8 named workload agents + 1 server-side sentinel + 3 cloud-discovery sentinels:

  • Workload agents: ag-web-prod, ag-web-staging, ag-lb-prod, ag-iis-prod, ag-data-prod, ag-edge-01, ag-k8s-prod, ag-mac-dev
  • Server-side sentinel: server-scanner
  • Cloud-discovery sentinels: cloud-aws-sm, cloud-azure-kv, cloud-gcp-sm

Full list via:

sed -n '/^INSERT INTO agents/,/^;/p' migrations/seed_demo.sql \
  | grep -oE "^\s*\('[a-z][a-z0-9_-]+" | sed -E "s/^\s*\('//"

(The agent_groups table also contains entries with ag-* IDs — ag-linux-prod, ag-windows, ag-datacenter-a, ag-arm64, ag-manual — but those are group IDs, not agents. Don't confuse the two.)

Issuers (13 total)

iss-local, iss-acme-le, iss-stepca, iss-acme-zs, iss-openssl, iss-vault, iss-digicert, iss-sectigo, iss-googlecas, iss-awsacmpca, iss-entrust, iss-globalsign, iss-ejbca.

Full list via:

sed -n '/^INSERT INTO issuers/,/^;/p' migrations/seed_demo.sql \
  | grep -oE "^\s*\('iss-[a-z0-9_-]+" | sed -E "s/^\s*\('//"

Targets (8 total in deployment_targets)

tgt-nginx-prod, tgt-nginx-staging, tgt-haproxy-prod, tgt-apache-prod, tgt-iis-prod, tgt-traefik-prod, tgt-caddy-prod, tgt-nginx-data

Network Scan Targets (4 total in network_scan_targets)

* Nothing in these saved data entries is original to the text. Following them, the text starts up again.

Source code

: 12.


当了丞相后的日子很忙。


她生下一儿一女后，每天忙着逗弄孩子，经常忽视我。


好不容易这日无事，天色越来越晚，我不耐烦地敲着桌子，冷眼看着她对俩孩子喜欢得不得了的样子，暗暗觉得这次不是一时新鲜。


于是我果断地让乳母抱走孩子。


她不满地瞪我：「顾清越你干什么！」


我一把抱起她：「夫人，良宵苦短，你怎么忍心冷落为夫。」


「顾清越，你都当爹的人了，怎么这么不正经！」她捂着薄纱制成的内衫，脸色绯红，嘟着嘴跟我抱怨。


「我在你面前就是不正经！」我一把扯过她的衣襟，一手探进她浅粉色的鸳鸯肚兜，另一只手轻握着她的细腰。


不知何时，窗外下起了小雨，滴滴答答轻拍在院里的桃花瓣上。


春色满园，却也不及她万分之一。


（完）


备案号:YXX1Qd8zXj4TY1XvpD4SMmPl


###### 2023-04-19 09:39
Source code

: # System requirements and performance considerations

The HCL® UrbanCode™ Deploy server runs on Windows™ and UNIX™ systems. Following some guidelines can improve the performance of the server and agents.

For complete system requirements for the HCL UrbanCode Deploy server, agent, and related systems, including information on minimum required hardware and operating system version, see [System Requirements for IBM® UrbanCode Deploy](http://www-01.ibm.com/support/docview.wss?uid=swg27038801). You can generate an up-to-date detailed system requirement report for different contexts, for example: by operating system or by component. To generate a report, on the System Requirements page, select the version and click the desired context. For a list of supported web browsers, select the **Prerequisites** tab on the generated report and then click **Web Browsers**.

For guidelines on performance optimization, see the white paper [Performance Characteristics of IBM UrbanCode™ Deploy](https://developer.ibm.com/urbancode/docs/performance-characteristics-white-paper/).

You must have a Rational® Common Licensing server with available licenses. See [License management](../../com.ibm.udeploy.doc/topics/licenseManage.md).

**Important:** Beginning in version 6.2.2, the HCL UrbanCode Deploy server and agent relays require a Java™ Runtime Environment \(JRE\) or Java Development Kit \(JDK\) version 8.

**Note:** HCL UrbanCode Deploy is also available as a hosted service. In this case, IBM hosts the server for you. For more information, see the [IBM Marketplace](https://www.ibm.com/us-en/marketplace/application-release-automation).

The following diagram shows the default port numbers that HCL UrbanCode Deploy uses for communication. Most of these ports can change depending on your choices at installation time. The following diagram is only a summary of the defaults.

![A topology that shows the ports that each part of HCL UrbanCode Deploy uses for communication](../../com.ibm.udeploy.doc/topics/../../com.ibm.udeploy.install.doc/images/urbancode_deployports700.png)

nst-dc1-web, nst-dc2-apps, nst-dmz, nst-edge

Maintenance note: when adding new seed rows, also update this section, OR remove the per-table counts and rely on the sed | grep commands so the doc stops drifting on every seed-data change. A CI guard that fails when the doc count diverges from the seed file is proposed in coverage-audit-2026-04-27/tables/qa-doc-strengthening.md (Strengthening #6).

Troubleshooting

"Server unreachable" on startup

The test pings GET /health before running anything. If this fails:

# Check if the stack is running
docker compose -f docker-compose.yml -f docker-compose.demo.yml ps

# Check server logs
docker compose -f docker-compose.yml -f docker-compose.demo.yml logs certctl-server

# Check if the port is exposed (self-signed cert — pin CA bundle)
curl --cacert ./deploy/test/certs/ca.crt -s https://localhost:8443/health

"connect to QA DB" failure

The database tests connect directly to PostgreSQL. Ensure port 5432 is exposed:

docker compose -f docker-compose.yml -f docker-compose.demo.yml port postgres 5432

Performance tests flaking

The performance thresholds (200ms, 300ms, 500ms) assume a local Docker stack. On slow CI runners or remote Docker hosts, increase the thresholds or skip Part 39:

go test -tags qa -v -run 'TestQA/Part(?!39)' ./...

Source file checks failing

The fileExists and fileContains helpers read from CERTCTL_QA_REPO_DIR (default ../..). If running from a non-standard location:

CERTCTL_QA_REPO_DIR=/absolute/path/to/certctl go test -tags qa -v ./...

Adding New Tests

When a new feature ships:

  1. Add a Part section in qa_test.go following the numbering in docs/testing-guide.md
  2. API tests: use c.get(), c.post(), c.bodyStr(), c.getJSON(), c.timedGet()
  3. Source checks: use fileExists(t, "relative/path") and fileContains(t, "path", "substring")
  4. DB checks: use openQADB(t) and db.queryInt(t, "SELECT ...")
  5. Cleanup: always use t.Cleanup() for data created during tests
  6. Skip if external: use t.Skip("Requires X — manual test") with a clear reason

Version History

  • v1.2 (April 2026, post-coverage-audit) — Documented Parts 5556 (I-004 Agent Soft-Retirement, I-005 Notification Retry & Dead-Letter) and surfaced Parts 2324 (S/MIME & EKU; OCSP/CRL) as not-yet-automated. 56 Parts total in testing-guide.md; 49 live Part_* automation wrappers in qa_test.go + 4 new Skip stubs for Parts 23/24/55/56 = 53 wrappers (Parts 1517 remain covered by source-checks in Parts 4246). Reconciled seed-data section to actual seed_demo.sql counts (12 agents, 13 issuers; certs were already accurate at 32). Bundle I of the 2026-04-27 coverage-audit closure plan.
  • v1.1 (April 2026) — Added Parts 5354 (M47: Kubernetes Secrets target + AWS ACM PCA issuer). 54 Parts total, ~164 automated subtests.
  • v1.0 (April 2026) — Initial release covering all 52 Parts of testing-guide.md v2.1. Replaces qa-smoke-test.sh.